Assignment: Transcribe the forum post below on subtracting arrays read from a file, reproducing every line of its wording and code without change.

Page excerpt:
- - -

Is it possible to add/subtract arrays read from a data file?

Question

I want to perform some mathematical operations such as addition/subtraction, mean etc. on the data read from the file. The data is two dimensional, looks something like this: So now for example I want to subtract first row from the 3rd or 4th, it is very simple in python using indexing, but I have no idea how to do in c++. Here is the code I'm using.

#include <boost/multi_array.hpp>
#include <boost/timer/timer.hpp>
#include <boost/range/irange.hpp>
#include <h5xx/h5xx.hpp>
#include <iostream>
#include <vector>
#include <algorithm>
#include <iterator>
#include <string>

using array_2d_t = boost::multi_array<float, 2>;

template <typename T> 
void print_array(T const& array)
{
    for (auto const& row : array) 
        { for (auto v : row)
            printf("%10f ", v);
        printf("\n"); //prints a new line similar t0 \n
    }
    std::cout << "\n End of file" << std::endl;
}

array_2d_t read_frame(std::string const& filename, unsigned frame_no) {
    //h5xx::file xaa("../../data/xaa.h5", h5xx::file::mode::in);
    h5xx::file xaa(filename, h5xx::file::mode::in);

    h5xx::group   g(xaa, "particles/lipids/box/positions");
    h5xx::dataset ds(g, "value");

    // determine dataset shape: frames, particle count, space dimension
    auto ds_shape = h5xx::dataspace(ds).extents<3>();
    array_2d_t arr(boost::extents[ds_shape[1]][ds_shape[2]]);

    std::vector<hsize_t> offsets{frame_no, 0, 0};
    std::vector<hsize_t> counts{1, arr.shape()[0], arr.shape()[1]};
    //std::vector<hsize_t> strid{1, arr.shape()[0], arr.shape()[1]};
    // slice ohne stride:
    h5xx::slice slice(offsets, counts);
    h5xx::read_dataset(ds, arr, slice);
    return arr;
}

int main(int argc, char const* argv[])

- - -

Given material:

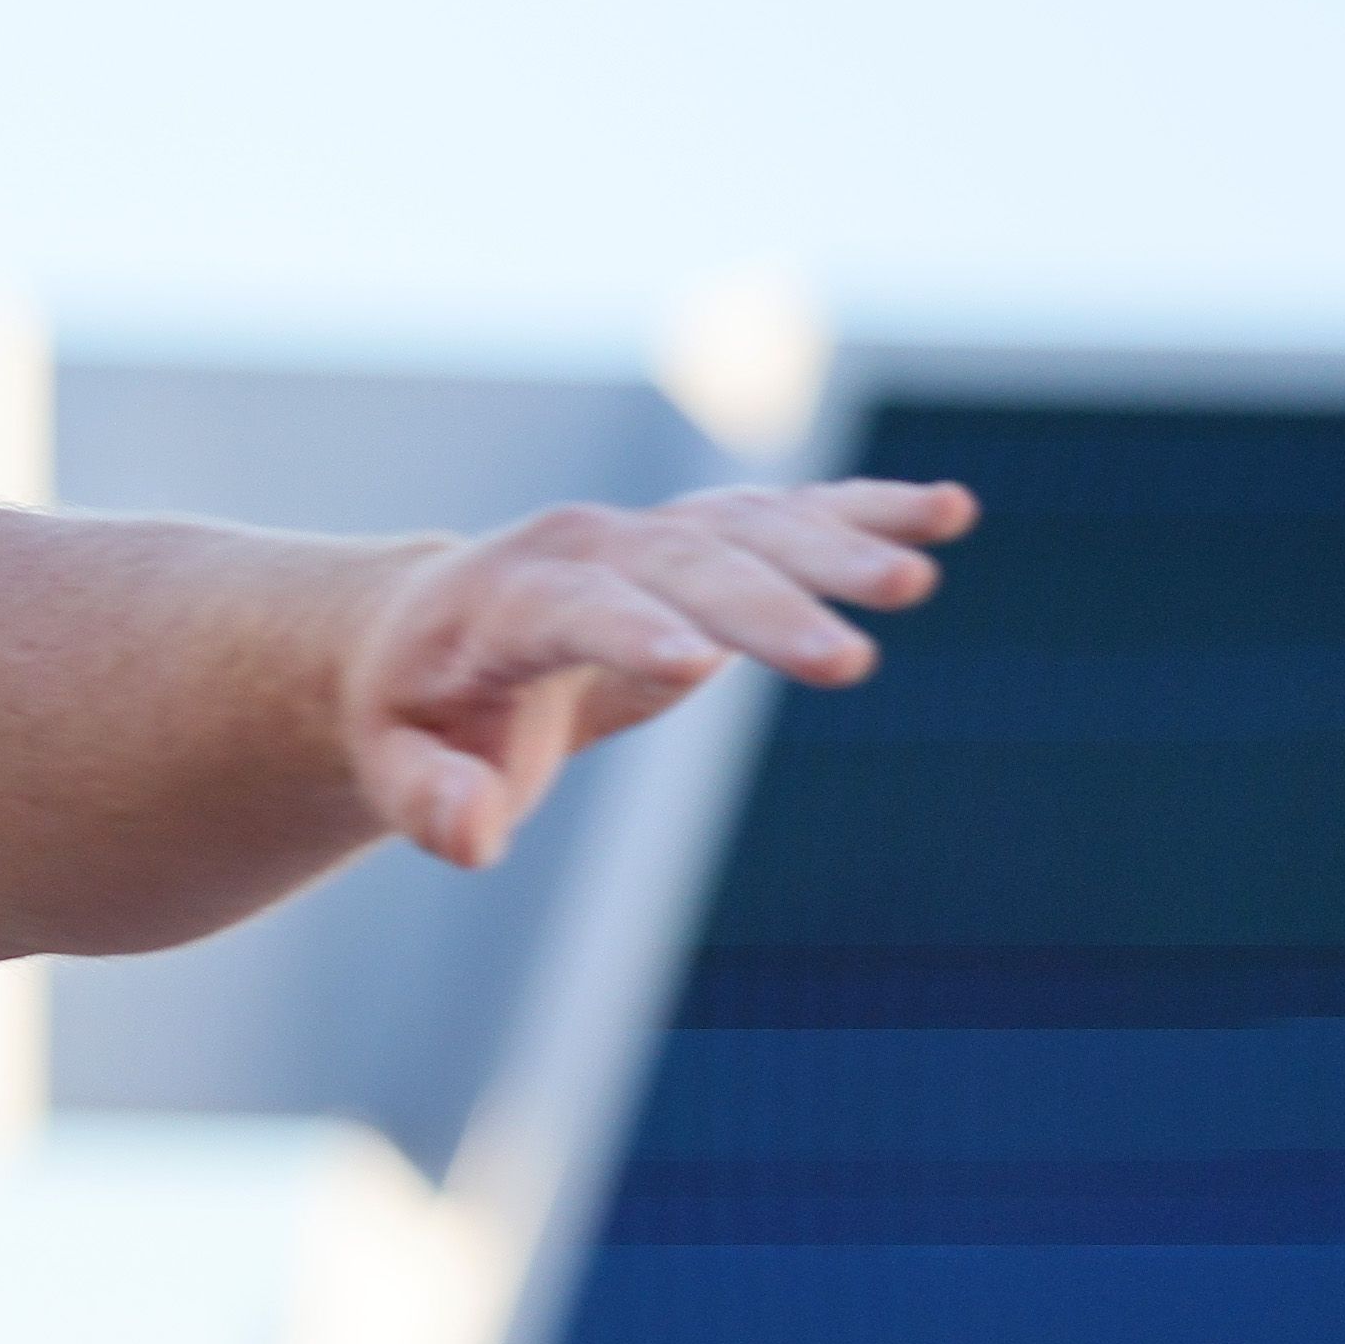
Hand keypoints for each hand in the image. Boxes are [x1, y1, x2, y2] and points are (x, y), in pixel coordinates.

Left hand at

- - -

Answer to the problem:
Is it possible to add/subtract arrays read from a data file?

Question

I want to perform some mathematical operations such as addition/subtraction, mean etc. on the data read from the file. The data is two dimensional, looks something like this: So now for example I want to subtract first row from the 3rd or 4th, it is very simple in python using indexing, but I have no idea how to do in c++. Here is the code I'm using.

#include <boost/multi_array.hpp>
#include <boost/timer/timer.hpp>
#include <boost/range/irange.hpp>
#include <h5xx/h5xx.hpp>
#include <iostream>
#include <vector>
#include <algorithm>
#include <iterator>
#include <string>

using array_2d_t = boost::multi_array<float, 2>;

template <typename T> 
void print_array(T const& array)
{
    for (auto const& row : array) 
        { for (auto v : row)
            printf("%10f ", v);
        printf("\n"); //prints a new line similar t0 \n
    }
    std::cout << "\n End of file" << std::endl;
}

array_2d_t read_frame(std::string const& filename, unsigned frame_no) {
    //h5xx::file xaa("../../data/xaa.h5", h5xx::file::mode::in);
    h5xx::file xaa(filename, h5xx::file::mode::in);

    h5xx::group   g(xaa, "particles/lipids/box/positions");
    h5xx::dataset ds(g, "value");

    // determine dataset shape: frames, particle count, space dimension
    auto ds_shape = h5xx::dataspace(ds).extents<3>();
    array_2d_t arr(boost::extents[ds_shape[1]][ds_shape[2]]);

    std::vector<hsize_t> offsets{frame_no, 0, 0};
    std::vector<hsize_t> counts{1, arr.shape()[0], arr.shape()[1]};
    //std::vector<hsize_t> strid{1, arr.shape()[0], arr.shape()[1]};
    // slice ohne stride:
    h5xx::slice slice(offsets, counts);
    h5xx::read_dataset(ds, arr, slice);
    return arr;
}

int main(int argc, char const* argv[])